Rendered page images:
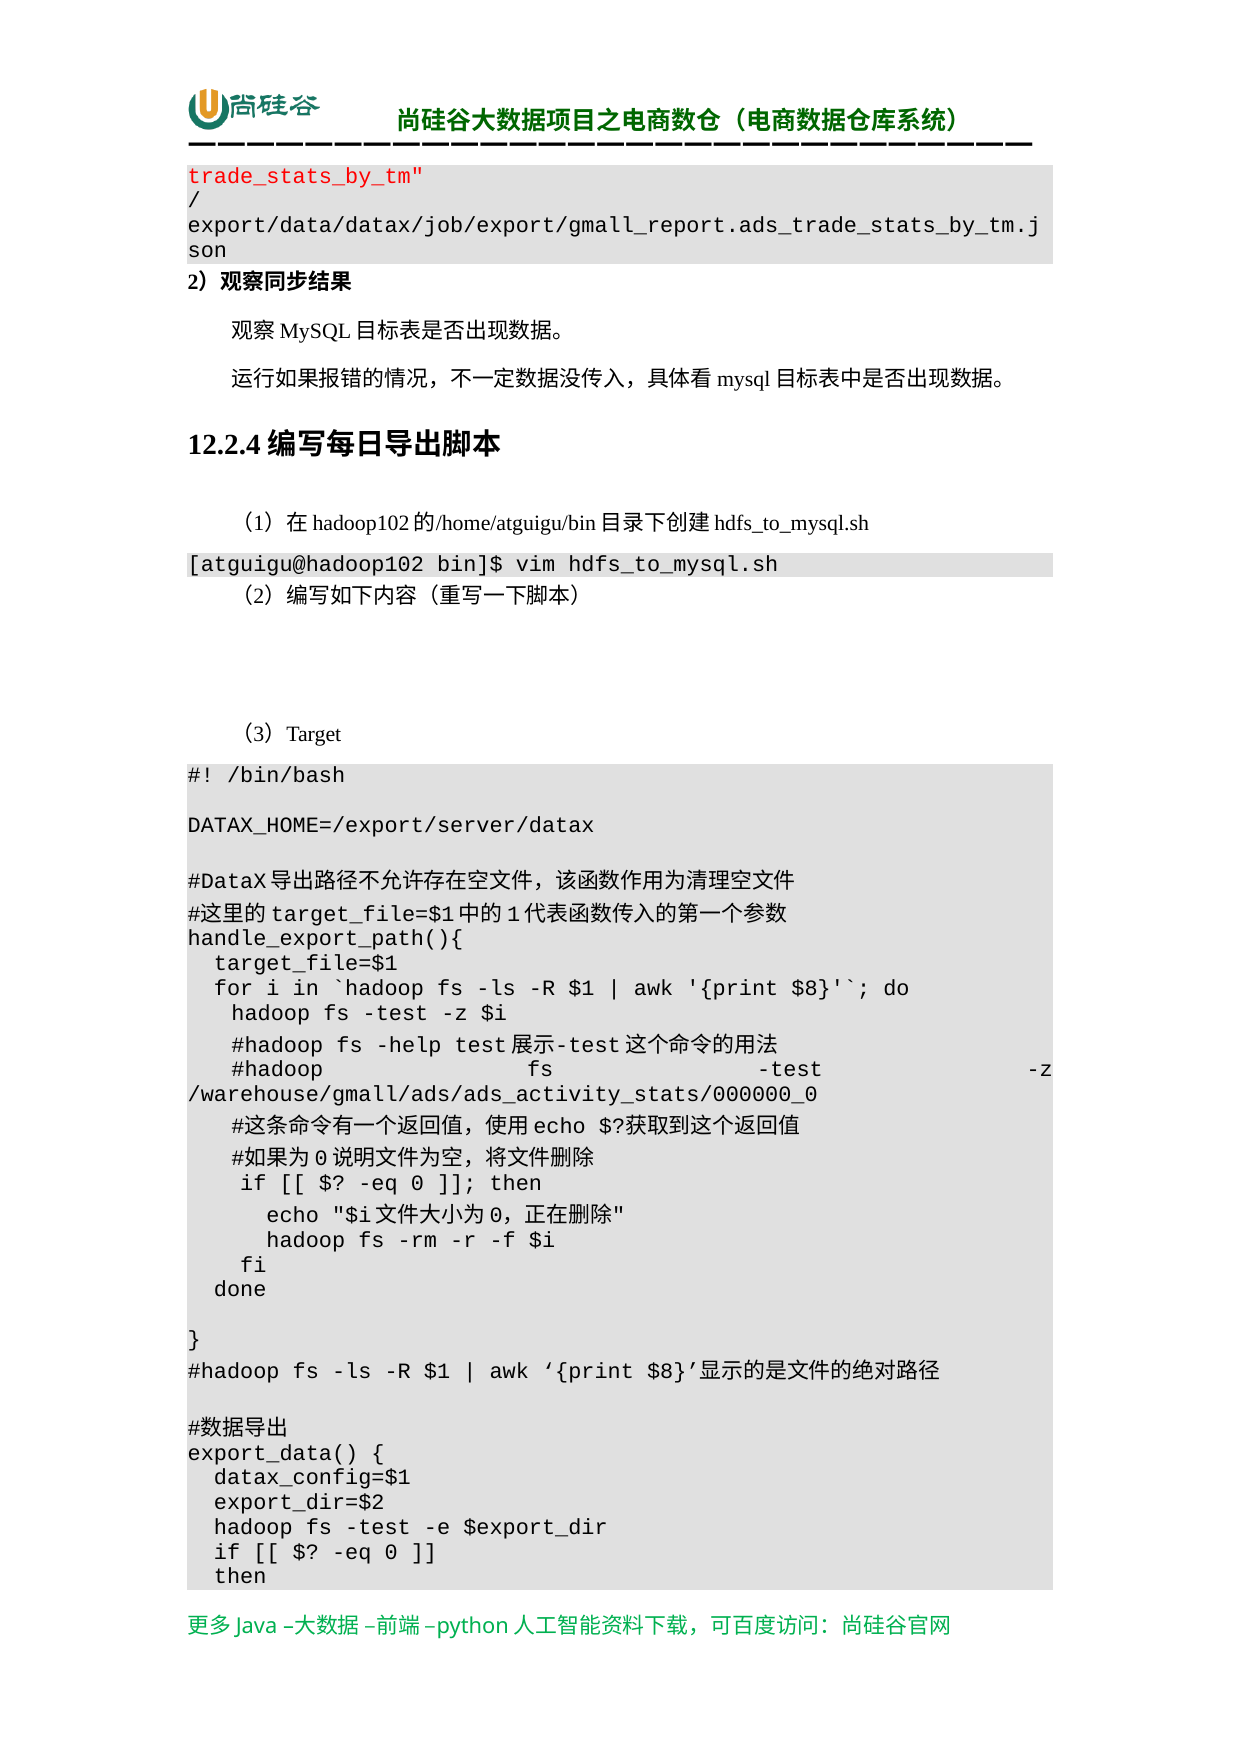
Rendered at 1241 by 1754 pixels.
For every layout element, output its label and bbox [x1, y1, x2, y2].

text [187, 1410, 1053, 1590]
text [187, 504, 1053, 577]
picture [187, 88, 320, 130]
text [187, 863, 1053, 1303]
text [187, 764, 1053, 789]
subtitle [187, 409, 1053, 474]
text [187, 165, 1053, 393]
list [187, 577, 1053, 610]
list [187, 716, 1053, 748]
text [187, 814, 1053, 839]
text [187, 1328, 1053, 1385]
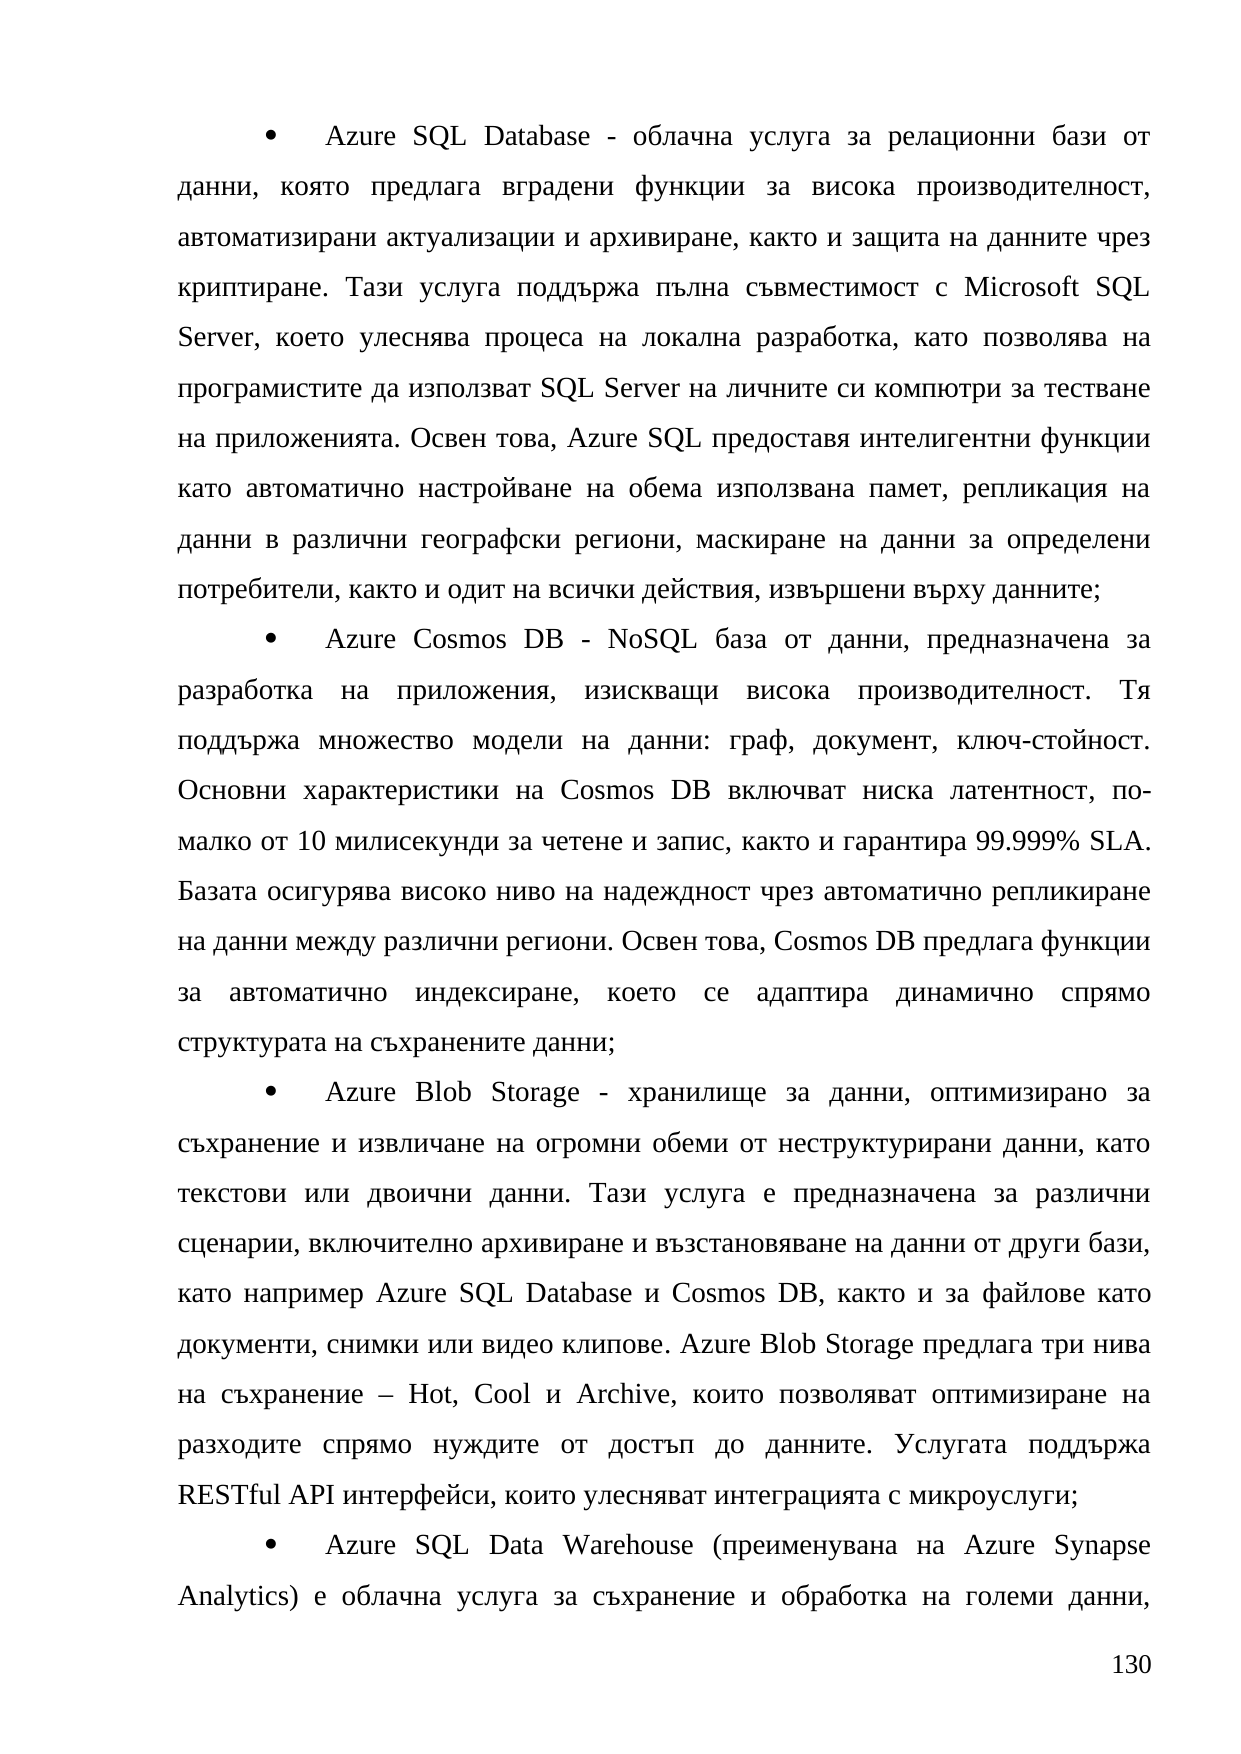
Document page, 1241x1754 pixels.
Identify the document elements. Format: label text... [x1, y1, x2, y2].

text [177, 1527, 1152, 1611]
text Azure Blob Storage - хранилище за данни, оптимизирано за съхранение и извличане на огромни обеми от неструктурирани данни, като текстови или двоични данни. Тази услуга е предназначена за различни сценарии, включително архивиране и възстановяване на данни от други бази, като например Azure SQL Database и Cosmos DB, както и за файлове като документи, снимки или видео клипове. Azure Blob Storage предлага три нива на съхранение – Hot, Cool и Archive, които позволяват оптимизиране на разходите спрямо нуждите от достъп до данните. Услугата поддържа RESTful API интерфейси, които улесняват интеграцията с микроуслуги; [177, 1074, 1152, 1510]
text Azure Cosmos DB - NoSQL база от данни, предназначена за разработка на приложения, изискващи висока производителност. Тя поддържа множество модели на данни: граф, документ, ключ-стойност. Основни характеристики на Cosmos DB включват ниска латентност, по-малко от 10 милисекунди за четене и запис, както и гарантира 99.999% SLA. Базата осигурява високо ниво на надеждност чрез автоматично репликиране на данни между различни региони. Освен това, Cosmos DB предлага функции за автоматично индексиране, което се адаптира динамично спрямо структурата на съхранените данни; [177, 621, 1152, 1057]
text Azure SQL Database - облачна услуга за релационни бази от данни, която предлага вградени функции за висока производителност, автоматизирани актуализации и архивиране, както и защита на данните чрез криптиране. Тази услуга поддържа пълна съвместимост с Microsoft SQL Server, което улеснява процеса на локална разработка, като позволява на програмистите да използват SQL Server на личните си компютри за тестване на приложенията. Освен това, Azure SQL предоставя интелигентни функции като автоматично настройване на обема използвана памет, репликация на данни в различни географски региони, маскиране на данни за определени потребители, както и одит на всички действия, извършени върху данните; [177, 118, 1152, 604]
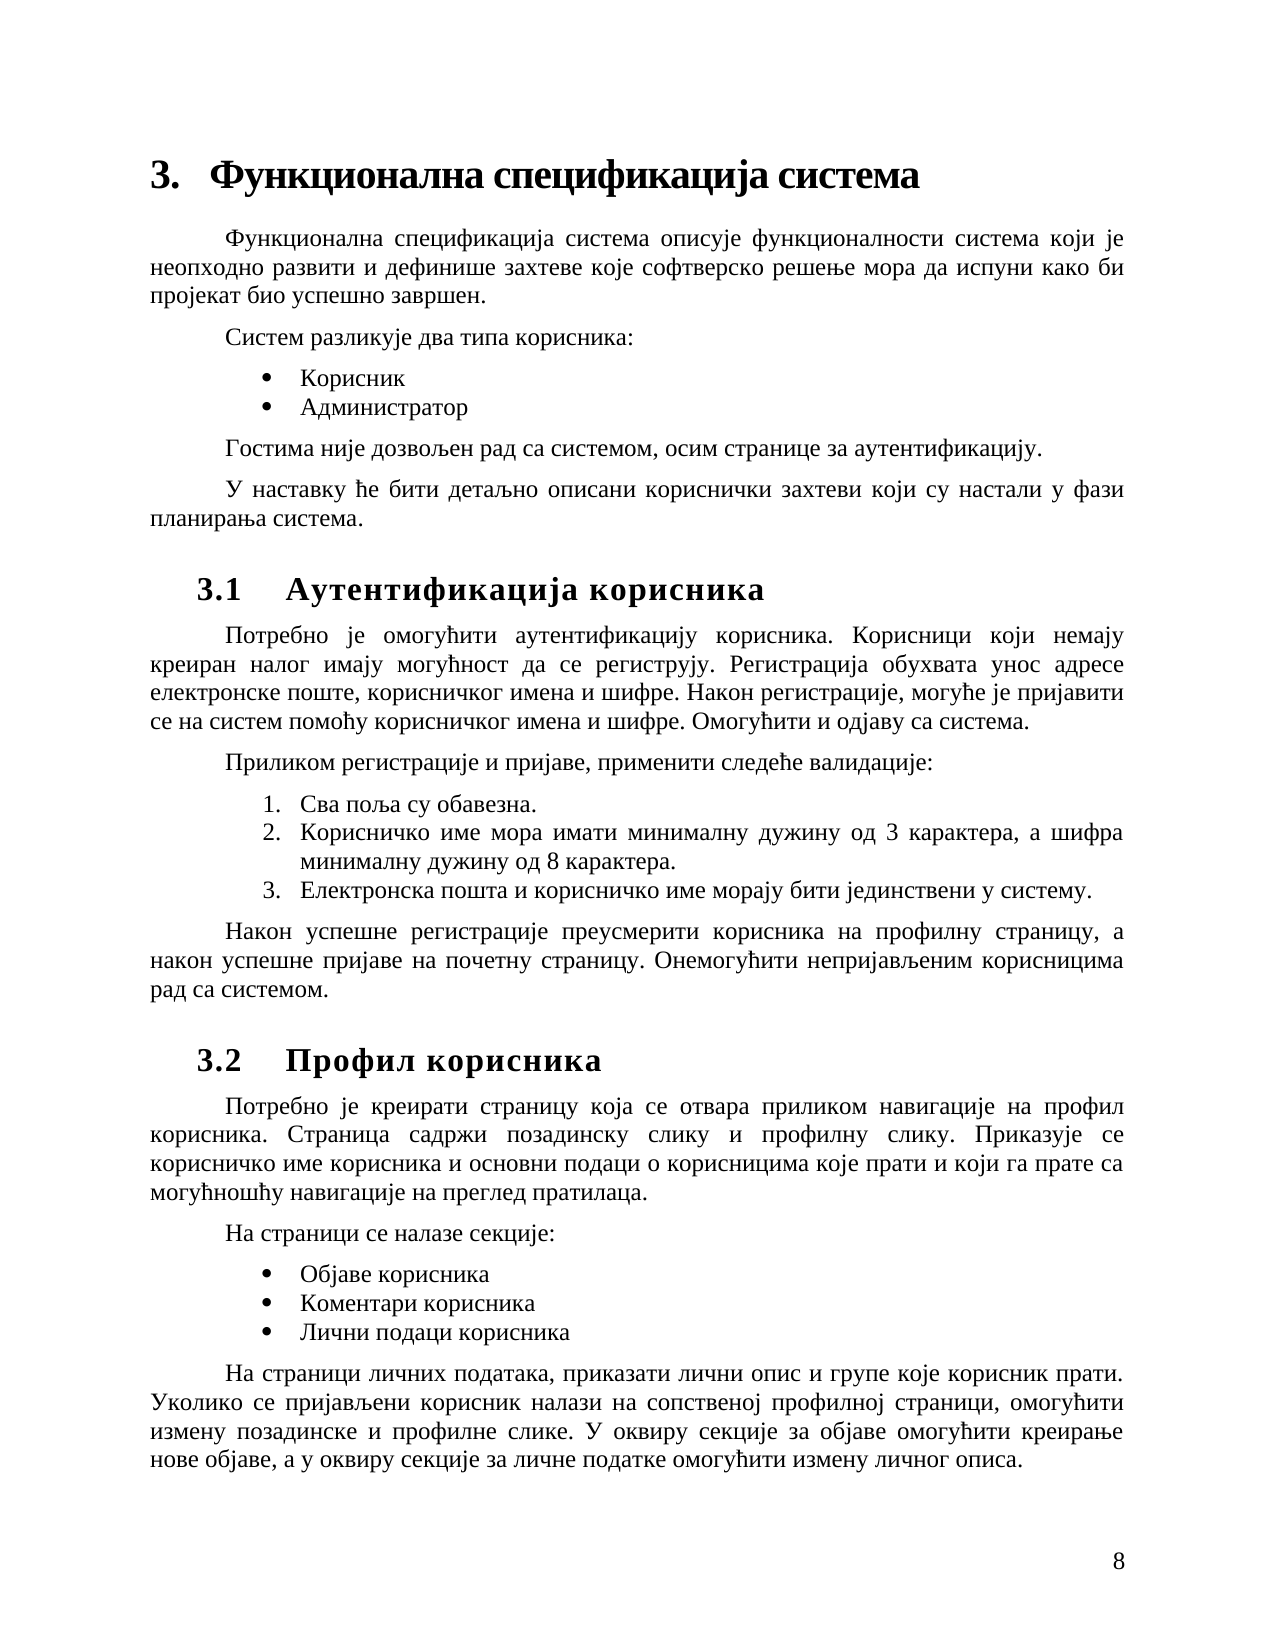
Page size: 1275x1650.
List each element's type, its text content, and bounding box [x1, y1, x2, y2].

Problem details:
From the records above, output only the lines starting at the one containing "list [187, 716, 1053, 748]" and ending at the one containing "Identify the document", word for word. Pictures stay out.

Solution to this exercise:
list [187, 716, 1053, 748]
text [187, 814, 1053, 839]
text [187, 1328, 1053, 1385]
Document page, 1241x1754 pixels.
Identify the document elements. Format: label text... [x1, y1, x2, y2].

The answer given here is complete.